# ASSIGNMENT
Copy each line below as written, but skip the pictures.

Hardware project source files
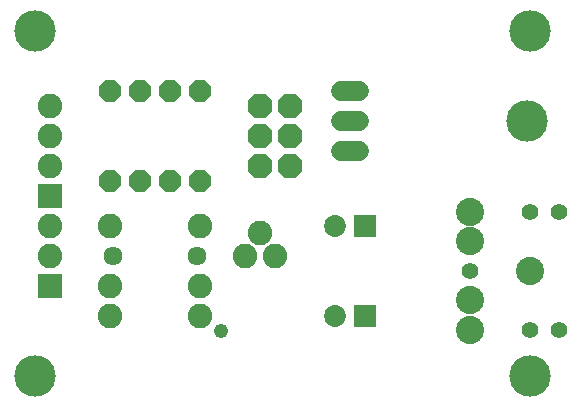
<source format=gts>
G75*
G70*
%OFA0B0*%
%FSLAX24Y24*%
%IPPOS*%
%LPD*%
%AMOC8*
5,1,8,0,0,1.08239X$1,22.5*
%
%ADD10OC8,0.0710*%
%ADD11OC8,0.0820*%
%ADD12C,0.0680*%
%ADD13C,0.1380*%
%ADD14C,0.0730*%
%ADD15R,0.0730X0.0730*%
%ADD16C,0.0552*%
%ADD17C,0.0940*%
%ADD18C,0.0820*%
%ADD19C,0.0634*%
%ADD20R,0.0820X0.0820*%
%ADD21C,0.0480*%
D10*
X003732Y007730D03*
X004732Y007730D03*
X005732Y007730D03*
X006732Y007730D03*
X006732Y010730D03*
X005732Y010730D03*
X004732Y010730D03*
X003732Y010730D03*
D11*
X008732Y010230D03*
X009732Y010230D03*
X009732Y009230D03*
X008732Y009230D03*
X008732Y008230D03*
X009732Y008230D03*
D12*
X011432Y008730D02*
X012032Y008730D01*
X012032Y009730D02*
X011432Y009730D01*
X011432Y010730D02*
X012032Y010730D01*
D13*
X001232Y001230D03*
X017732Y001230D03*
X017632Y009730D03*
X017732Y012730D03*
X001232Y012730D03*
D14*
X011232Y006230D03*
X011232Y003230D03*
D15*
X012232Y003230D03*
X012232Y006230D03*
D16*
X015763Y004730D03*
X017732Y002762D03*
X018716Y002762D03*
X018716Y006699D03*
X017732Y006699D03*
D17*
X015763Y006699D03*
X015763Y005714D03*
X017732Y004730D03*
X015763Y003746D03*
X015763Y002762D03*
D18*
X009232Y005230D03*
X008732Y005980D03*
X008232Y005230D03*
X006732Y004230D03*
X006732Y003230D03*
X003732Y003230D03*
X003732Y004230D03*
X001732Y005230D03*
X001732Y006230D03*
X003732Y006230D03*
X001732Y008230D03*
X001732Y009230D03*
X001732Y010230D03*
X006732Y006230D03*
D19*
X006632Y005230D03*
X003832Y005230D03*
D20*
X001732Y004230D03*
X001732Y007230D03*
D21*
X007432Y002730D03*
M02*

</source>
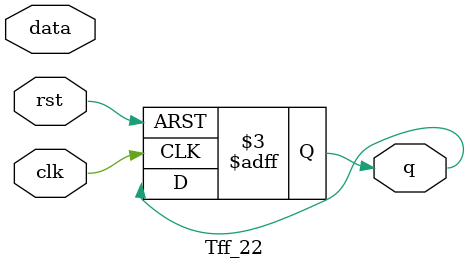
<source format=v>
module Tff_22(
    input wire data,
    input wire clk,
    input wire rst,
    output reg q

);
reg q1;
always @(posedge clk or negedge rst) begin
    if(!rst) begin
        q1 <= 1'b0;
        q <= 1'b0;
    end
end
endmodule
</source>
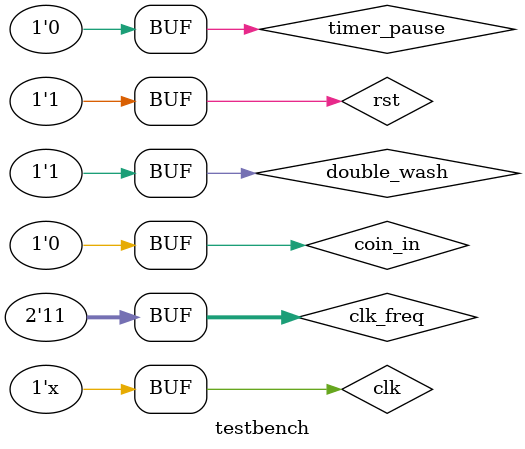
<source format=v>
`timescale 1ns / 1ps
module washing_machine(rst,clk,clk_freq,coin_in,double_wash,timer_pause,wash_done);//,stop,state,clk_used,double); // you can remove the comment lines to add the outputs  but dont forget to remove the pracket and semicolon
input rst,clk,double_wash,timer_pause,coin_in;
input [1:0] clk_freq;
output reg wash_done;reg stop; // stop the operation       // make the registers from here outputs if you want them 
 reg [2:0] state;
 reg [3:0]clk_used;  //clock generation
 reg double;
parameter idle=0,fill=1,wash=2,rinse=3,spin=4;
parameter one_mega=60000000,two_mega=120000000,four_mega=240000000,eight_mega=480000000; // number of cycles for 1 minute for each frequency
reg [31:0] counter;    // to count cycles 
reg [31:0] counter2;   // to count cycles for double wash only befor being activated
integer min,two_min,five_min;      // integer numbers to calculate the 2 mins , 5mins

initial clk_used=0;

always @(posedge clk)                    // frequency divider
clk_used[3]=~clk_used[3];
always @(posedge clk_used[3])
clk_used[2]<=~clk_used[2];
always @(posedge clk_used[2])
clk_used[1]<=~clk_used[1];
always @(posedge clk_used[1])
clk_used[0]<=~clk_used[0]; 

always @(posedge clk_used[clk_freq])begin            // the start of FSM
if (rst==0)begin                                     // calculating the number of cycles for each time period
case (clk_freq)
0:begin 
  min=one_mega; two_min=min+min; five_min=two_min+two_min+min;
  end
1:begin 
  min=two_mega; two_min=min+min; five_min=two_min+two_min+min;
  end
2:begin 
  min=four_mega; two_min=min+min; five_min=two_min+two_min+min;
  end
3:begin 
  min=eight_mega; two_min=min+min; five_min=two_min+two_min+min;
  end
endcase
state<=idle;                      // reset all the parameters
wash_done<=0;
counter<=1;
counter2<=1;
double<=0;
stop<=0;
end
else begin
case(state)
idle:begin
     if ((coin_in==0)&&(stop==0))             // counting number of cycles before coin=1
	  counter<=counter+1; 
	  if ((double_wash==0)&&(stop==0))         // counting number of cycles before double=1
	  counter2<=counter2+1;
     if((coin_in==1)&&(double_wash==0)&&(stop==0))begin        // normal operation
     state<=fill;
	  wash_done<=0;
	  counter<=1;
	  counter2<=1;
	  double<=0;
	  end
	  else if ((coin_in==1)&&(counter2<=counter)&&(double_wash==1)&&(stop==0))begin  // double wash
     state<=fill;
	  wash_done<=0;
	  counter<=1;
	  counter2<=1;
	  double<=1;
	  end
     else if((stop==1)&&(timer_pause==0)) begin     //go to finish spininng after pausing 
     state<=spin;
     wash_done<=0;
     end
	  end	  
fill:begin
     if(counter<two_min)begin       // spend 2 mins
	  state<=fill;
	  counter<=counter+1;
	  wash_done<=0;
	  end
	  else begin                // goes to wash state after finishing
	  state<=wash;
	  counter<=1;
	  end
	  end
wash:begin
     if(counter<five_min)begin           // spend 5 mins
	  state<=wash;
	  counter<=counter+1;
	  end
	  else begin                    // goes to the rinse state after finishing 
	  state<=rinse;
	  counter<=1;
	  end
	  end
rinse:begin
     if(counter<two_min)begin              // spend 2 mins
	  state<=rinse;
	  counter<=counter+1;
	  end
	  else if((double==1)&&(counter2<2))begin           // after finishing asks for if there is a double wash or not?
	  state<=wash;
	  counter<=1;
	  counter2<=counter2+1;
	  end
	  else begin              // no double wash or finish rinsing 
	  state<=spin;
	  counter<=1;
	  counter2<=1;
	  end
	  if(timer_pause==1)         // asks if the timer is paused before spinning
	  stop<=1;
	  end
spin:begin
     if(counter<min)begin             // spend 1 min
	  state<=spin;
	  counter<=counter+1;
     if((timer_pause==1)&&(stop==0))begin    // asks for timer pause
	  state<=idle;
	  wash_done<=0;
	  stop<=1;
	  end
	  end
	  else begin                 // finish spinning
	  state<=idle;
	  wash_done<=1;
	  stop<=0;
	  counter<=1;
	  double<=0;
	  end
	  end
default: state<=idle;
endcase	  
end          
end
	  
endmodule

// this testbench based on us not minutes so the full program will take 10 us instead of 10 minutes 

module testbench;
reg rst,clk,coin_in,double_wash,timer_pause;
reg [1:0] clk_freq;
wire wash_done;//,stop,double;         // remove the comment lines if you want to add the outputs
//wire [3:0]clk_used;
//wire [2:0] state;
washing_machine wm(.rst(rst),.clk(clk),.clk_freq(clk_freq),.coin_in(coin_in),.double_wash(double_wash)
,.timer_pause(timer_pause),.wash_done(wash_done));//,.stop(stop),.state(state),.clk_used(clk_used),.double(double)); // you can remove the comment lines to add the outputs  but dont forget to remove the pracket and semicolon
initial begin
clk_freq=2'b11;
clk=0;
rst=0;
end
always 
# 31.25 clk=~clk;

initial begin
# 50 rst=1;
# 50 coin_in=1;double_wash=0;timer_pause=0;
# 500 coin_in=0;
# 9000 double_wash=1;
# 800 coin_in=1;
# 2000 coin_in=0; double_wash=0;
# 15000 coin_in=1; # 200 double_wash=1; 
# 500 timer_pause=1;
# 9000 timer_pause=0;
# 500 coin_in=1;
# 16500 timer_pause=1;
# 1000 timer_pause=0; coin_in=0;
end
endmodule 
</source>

# SOLUTION TO THIS PROBLEM
<source format=gts>
G75*
G70*
%OFA0B0*%
%FSLAX24Y24*%
%IPPOS*%
%LPD*%
%AMOC8*
5,1,8,0,0,1.08239X$1,22.5*
%
%ADD10OC8,0.0710*%
%ADD11OC8,0.0820*%
%ADD12C,0.0680*%
%ADD13C,0.1380*%
%ADD14C,0.0730*%
%ADD15R,0.0730X0.0730*%
%ADD16C,0.0552*%
%ADD17C,0.0940*%
%ADD18C,0.0820*%
%ADD19C,0.0634*%
%ADD20R,0.0820X0.0820*%
%ADD21C,0.0480*%
D10*
X003732Y007730D03*
X004732Y007730D03*
X005732Y007730D03*
X006732Y007730D03*
X006732Y010730D03*
X005732Y010730D03*
X004732Y010730D03*
X003732Y010730D03*
D11*
X008732Y010230D03*
X009732Y010230D03*
X009732Y009230D03*
X008732Y009230D03*
X008732Y008230D03*
X009732Y008230D03*
D12*
X011432Y008730D02*
X012032Y008730D01*
X012032Y009730D02*
X011432Y009730D01*
X011432Y010730D02*
X012032Y010730D01*
D13*
X001232Y001230D03*
X017732Y001230D03*
X017632Y009730D03*
X017732Y012730D03*
X001232Y012730D03*
D14*
X011232Y006230D03*
X011232Y003230D03*
D15*
X012232Y003230D03*
X012232Y006230D03*
D16*
X015763Y004730D03*
X017732Y002762D03*
X018716Y002762D03*
X018716Y006699D03*
X017732Y006699D03*
D17*
X015763Y006699D03*
X015763Y005714D03*
X017732Y004730D03*
X015763Y003746D03*
X015763Y002762D03*
D18*
X009232Y005230D03*
X008732Y005980D03*
X008232Y005230D03*
X006732Y004230D03*
X006732Y003230D03*
X003732Y003230D03*
X003732Y004230D03*
X001732Y005230D03*
X001732Y006230D03*
X003732Y006230D03*
X001732Y008230D03*
X001732Y009230D03*
X001732Y010230D03*
X006732Y006230D03*
D19*
X006632Y005230D03*
X003832Y005230D03*
D20*
X001732Y004230D03*
X001732Y007230D03*
D21*
X007432Y002730D03*
M02*

</source>
<source format=v>
module Tff_22(
    input wire data,
    input wire clk,
    input wire rst,
    output reg q

);
reg q1;
always @(posedge clk or negedge rst) begin
    if(!rst) begin
        q1 <= 1'b0;
        q <= 1'b0;
    end
end
endmodule
</source>
<source format=v>
`timescale 1ns / 1ps
module washing_machine(rst,clk,clk_freq,coin_in,double_wash,timer_pause,wash_done);//,stop,state,clk_used,double); // you can remove the comment lines to add the outputs  but dont forget to remove the pracket and semicolon
input rst,clk,double_wash,timer_pause,coin_in;
input [1:0] clk_freq;
output reg wash_done;reg stop; // stop the operation       // make the registers from here outputs if you want them 
 reg [2:0] state;
 reg [3:0]clk_used;  //clock generation
 reg double;
parameter idle=0,fill=1,wash=2,rinse=3,spin=4;
parameter one_mega=60000000,two_mega=120000000,four_mega=240000000,eight_mega=480000000; // number of cycles for 1 minute for each frequency
reg [31:0] counter;    // to count cycles 
reg [31:0] counter2;   // to count cycles for double wash only befor being activated
integer min,two_min,five_min;      // integer numbers to calculate the 2 mins , 5mins

initial clk_used=0;

always @(posedge clk)                    // frequency divider
clk_used[3]=~clk_used[3];
always @(posedge clk_used[3])
clk_used[2]<=~clk_used[2];
always @(posedge clk_used[2])
clk_used[1]<=~clk_used[1];
always @(posedge clk_used[1])
clk_used[0]<=~clk_used[0]; 

always @(posedge clk_used[clk_freq])begin            // the start of FSM
if (rst==0)begin                                     // calculating the number of cycles for each time period
case (clk_freq)
0:begin 
  min=one_mega; two_min=min+min; five_min=two_min+two_min+min;
  end
1:begin 
  min=two_mega; two_min=min+min; five_min=two_min+two_min+min;
  end
2:begin 
  min=four_mega; two_min=min+min; five_min=two_min+two_min+min;
  end
3:begin 
  min=eight_mega; two_min=min+min; five_min=two_min+two_min+min;
  end
endcase
state<=idle;                      // reset all the parameters
wash_done<=0;
counter<=1;
counter2<=1;
double<=0;
stop<=0;
end
else begin
case(state)
idle:begin
     if ((coin_in==0)&&(stop==0))             // counting number of cycles before coin=1
	  counter<=counter+1; 
	  if ((double_wash==0)&&(stop==0))         // counting number of cycles before double=1
	  counter2<=counter2+1;
     if((coin_in==1)&&(double_wash==0)&&(stop==0))begin        // normal operation
     state<=fill;
	  wash_done<=0;
	  counter<=1;
	  counter2<=1;
	  double<=0;
	  end
	  else if ((coin_in==1)&&(counter2<=counter)&&(double_wash==1)&&(stop==0))begin  // double wash
     state<=fill;
	  wash_done<=0;
	  counter<=1;
	  counter2<=1;
	  double<=1;
	  end
     else if((stop==1)&&(timer_pause==0)) begin     //go to finish spininng after pausing 
     state<=spin;
     wash_done<=0;
     end
	  end	  
fill:begin
     if(counter<two_min)begin       // spend 2 mins
	  state<=fill;
	  counter<=counter+1;
	  wash_done<=0;
	  end
	  else begin                // goes to wash state after finishing
	  state<=wash;
	  counter<=1;
	  end
	  end
wash:begin
     if(counter<five_min)begin           // spend 5 mins
	  state<=wash;
	  counter<=counter+1;
	  end
	  else begin                    // goes to the rinse state after finishing 
	  state<=rinse;
	  counter<=1;
	  end
	  end
rinse:begin
     if(counter<two_min)begin              // spend 2 mins
	  state<=rinse;
	  counter<=counter+1;
	  end
	  else if((double==1)&&(counter2<2))begin           // after finishing asks for if there is a double wash or not?
	  state<=wash;
	  counter<=1;
	  counter2<=counter2+1;
	  end
	  else begin              // no double wash or finish rinsing 
	  state<=spin;
	  counter<=1;
	  counter2<=1;
	  end
	  if(timer_pause==1)         // asks if the timer is paused before spinning
	  stop<=1;
	  end
spin:begin
     if(counter<min)begin             // spend 1 min
	  state<=spin;
	  counter<=counter+1;
     if((timer_pause==1)&&(stop==0))begin    // asks for timer pause
	  state<=idle;
	  wash_done<=0;
	  stop<=1;
	  end
	  end
	  else begin                 // finish spinning
	  state<=idle;
	  wash_done<=1;
	  stop<=0;
	  counter<=1;
	  double<=0;
	  end
	  end
default: state<=idle;
endcase	  
end          
end
	  
endmodule

// this testbench based on us not minutes so the full program will take 10 us instead of 10 minutes 

module testbench;
reg rst,clk,coin_in,double_wash,timer_pause;
reg [1:0] clk_freq;
wire wash_done;//,stop,double;         // remove the comment lines if you want to add the outputs
//wire [3:0]clk_used;
//wire [2:0] state;
washing_machine wm(.rst(rst),.clk(clk),.clk_freq(clk_freq),.coin_in(coin_in),.double_wash(double_wash)
,.timer_pause(timer_pause),.wash_done(wash_done));//,.stop(stop),.state(state),.clk_used(clk_used),.double(double)); // you can remove the comment lines to add the outputs  but dont forget to remove the pracket and semicolon
initial begin
clk_freq=2'b11;
clk=0;
rst=0;
end
always 
# 31.25 clk=~clk;

initial begin
# 50 rst=1;
# 50 coin_in=1;double_wash=0;timer_pause=0;
# 500 coin_in=0;
# 9000 double_wash=1;
# 800 coin_in=1;
# 2000 coin_in=0; double_wash=0;
# 15000 coin_in=1; # 200 double_wash=1; 
# 500 timer_pause=1;
# 9000 timer_pause=0;
# 500 coin_in=1;
# 16500 timer_pause=1;
# 1000 timer_pause=0; coin_in=0;
end
endmodule 
</source>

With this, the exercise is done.